● **Job**:
Reproduce the items below without any changes, starting from the very beginning and ending with the line that contains "Top Stories". Include that final line.

● **Extracted material**:
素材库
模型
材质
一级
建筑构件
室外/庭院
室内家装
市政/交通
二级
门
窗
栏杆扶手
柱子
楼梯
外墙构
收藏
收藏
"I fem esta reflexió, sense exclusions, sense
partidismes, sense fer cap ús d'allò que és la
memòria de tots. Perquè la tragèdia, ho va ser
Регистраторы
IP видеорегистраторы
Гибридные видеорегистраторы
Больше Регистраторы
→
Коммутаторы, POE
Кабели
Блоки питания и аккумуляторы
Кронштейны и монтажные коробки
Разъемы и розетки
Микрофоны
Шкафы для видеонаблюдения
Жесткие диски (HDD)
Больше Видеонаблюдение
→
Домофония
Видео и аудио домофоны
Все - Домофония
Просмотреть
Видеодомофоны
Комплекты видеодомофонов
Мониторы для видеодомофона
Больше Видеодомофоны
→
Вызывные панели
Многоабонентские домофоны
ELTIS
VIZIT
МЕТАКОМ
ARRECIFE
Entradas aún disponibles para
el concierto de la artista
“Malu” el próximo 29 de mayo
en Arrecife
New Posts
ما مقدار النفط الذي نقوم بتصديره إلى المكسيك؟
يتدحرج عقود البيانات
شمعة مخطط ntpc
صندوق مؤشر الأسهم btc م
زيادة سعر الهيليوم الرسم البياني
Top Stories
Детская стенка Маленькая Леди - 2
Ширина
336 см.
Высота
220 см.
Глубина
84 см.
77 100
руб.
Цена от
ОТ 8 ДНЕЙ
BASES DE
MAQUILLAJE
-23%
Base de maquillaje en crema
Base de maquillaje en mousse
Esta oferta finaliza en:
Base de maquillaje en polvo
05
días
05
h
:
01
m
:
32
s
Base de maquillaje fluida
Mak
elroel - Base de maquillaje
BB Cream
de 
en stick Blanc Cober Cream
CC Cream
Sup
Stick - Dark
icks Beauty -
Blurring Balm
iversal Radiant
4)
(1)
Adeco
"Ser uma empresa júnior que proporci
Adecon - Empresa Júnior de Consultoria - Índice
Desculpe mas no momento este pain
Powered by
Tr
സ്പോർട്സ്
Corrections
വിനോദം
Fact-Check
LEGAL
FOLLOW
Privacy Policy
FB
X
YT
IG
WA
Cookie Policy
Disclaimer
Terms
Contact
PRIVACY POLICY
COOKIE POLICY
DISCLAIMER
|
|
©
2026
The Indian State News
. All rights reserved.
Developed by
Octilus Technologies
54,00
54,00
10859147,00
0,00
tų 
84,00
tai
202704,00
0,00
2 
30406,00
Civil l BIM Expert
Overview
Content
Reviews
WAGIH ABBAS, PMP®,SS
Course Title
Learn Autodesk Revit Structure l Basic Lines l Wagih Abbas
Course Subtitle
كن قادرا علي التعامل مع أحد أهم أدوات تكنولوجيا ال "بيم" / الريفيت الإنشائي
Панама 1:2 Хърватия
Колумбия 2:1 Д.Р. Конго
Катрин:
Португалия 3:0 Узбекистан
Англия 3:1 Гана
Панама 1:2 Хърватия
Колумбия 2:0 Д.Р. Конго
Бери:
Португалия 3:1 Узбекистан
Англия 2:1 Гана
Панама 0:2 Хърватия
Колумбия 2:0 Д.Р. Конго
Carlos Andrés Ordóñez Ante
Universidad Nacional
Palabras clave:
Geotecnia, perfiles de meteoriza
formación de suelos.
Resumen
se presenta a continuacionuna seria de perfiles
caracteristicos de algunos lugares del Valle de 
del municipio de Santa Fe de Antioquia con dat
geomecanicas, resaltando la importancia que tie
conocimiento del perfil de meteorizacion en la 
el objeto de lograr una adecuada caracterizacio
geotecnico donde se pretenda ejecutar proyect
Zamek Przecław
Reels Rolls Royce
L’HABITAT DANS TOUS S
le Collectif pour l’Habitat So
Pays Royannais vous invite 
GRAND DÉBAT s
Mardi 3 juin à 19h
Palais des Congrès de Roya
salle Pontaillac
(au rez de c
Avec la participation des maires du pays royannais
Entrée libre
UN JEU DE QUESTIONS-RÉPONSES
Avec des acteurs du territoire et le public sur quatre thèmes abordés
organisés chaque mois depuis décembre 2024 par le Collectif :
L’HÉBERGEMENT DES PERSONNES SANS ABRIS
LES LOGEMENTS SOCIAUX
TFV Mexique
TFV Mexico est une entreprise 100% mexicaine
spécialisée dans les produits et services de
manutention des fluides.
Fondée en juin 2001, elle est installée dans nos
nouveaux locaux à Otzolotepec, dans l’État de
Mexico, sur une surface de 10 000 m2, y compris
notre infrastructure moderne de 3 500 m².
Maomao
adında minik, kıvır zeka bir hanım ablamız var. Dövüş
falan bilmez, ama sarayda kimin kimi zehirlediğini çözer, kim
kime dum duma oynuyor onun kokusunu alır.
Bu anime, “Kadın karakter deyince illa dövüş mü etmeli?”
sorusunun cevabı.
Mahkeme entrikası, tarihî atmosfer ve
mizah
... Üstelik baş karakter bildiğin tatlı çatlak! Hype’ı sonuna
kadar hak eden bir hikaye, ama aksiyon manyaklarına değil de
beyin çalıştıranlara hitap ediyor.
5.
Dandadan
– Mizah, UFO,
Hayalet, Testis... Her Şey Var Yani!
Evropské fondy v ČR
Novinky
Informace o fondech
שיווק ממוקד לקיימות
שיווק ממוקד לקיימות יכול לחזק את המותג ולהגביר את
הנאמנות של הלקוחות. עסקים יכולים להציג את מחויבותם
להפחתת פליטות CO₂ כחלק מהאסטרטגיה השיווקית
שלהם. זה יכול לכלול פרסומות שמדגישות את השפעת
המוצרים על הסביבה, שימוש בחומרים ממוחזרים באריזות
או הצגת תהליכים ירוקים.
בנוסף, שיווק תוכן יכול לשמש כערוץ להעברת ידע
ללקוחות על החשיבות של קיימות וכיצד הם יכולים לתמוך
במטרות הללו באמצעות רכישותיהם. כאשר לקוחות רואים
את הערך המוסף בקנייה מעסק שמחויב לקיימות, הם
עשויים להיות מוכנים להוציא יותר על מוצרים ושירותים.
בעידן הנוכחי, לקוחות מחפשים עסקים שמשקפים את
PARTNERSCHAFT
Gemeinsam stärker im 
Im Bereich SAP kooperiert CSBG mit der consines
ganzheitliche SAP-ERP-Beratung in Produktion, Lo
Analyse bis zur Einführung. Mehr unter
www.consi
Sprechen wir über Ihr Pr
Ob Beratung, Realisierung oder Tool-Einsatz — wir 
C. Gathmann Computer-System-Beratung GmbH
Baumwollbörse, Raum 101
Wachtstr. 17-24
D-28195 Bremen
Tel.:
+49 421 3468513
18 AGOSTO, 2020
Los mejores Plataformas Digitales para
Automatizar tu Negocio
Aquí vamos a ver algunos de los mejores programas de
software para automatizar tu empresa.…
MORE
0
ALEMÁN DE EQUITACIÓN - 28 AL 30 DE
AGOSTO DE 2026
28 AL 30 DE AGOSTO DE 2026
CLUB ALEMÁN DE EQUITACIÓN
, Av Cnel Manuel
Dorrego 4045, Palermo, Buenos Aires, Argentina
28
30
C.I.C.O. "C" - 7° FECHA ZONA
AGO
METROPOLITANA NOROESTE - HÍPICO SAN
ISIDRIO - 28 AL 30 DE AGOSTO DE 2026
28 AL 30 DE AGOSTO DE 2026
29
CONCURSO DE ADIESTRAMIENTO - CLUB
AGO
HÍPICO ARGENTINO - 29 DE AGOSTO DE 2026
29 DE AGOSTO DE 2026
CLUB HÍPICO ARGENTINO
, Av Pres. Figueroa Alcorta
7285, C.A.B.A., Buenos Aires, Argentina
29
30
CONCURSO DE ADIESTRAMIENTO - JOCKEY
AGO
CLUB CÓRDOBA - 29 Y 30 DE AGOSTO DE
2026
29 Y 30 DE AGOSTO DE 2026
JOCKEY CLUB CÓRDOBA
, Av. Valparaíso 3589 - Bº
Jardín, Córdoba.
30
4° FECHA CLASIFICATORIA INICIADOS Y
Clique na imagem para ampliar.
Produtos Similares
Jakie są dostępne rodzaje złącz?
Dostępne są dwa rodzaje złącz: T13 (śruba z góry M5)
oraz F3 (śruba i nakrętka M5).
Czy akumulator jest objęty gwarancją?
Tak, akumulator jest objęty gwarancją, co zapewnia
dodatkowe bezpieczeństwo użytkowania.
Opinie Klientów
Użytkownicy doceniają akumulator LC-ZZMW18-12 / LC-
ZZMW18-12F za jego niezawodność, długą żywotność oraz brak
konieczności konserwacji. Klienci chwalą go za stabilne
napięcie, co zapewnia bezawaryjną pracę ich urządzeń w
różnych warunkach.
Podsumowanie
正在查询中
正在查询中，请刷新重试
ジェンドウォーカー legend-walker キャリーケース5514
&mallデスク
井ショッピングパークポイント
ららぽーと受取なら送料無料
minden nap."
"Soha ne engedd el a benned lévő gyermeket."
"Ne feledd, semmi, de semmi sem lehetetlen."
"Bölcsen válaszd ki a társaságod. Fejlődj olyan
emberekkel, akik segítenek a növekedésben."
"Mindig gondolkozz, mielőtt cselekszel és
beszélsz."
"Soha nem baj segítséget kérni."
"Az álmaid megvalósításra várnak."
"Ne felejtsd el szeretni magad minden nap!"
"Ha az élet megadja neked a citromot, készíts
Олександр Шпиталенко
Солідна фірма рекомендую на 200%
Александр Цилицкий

● **Solved exercise**:
素材库
模型
材质
一级
建筑构件
室外/庭院
室内家装
市政/交通
二级
门
窗
栏杆扶手
柱子
楼梯
外墙构
收藏
收藏
"I fem esta reflexió, sense exclusions, sense
partidismes, sense fer cap ús d'allò que és la
memòria de tots. Perquè la tragèdia, ho va ser
Регистраторы
IP видеорегистраторы
Гибридные видеорегистраторы
Больше Регистраторы
→
Коммутаторы, POE
Кабели
Блоки питания и аккумуляторы
Кронштейны и монтажные коробки
Разъемы и розетки
Микрофоны
Шкафы для видеонаблюдения
Жесткие диски (HDD)
Больше Видеонаблюдение
→
Домофония
Видео и аудио домофоны
Все - Домофония
Просмотреть
Видеодомофоны
Комплекты видеодомофонов
Мониторы для видеодомофона
Больше Видеодомофоны
→
Вызывные панели
Многоабонентские домофоны
ELTIS
VIZIT
МЕТАКОМ
ARRECIFE
Entradas aún disponibles para
el concierto de la artista
“Malu” el próximo 29 de mayo
en Arrecife
New Posts
ما مقدار النفط الذي نقوم بتصديره إلى المكسيك؟
يتدحرج عقود البيانات
شمعة مخطط ntpc
صندوق مؤشر الأسهم btc م
زيادة سعر الهيليوم الرسم البياني
Top Stories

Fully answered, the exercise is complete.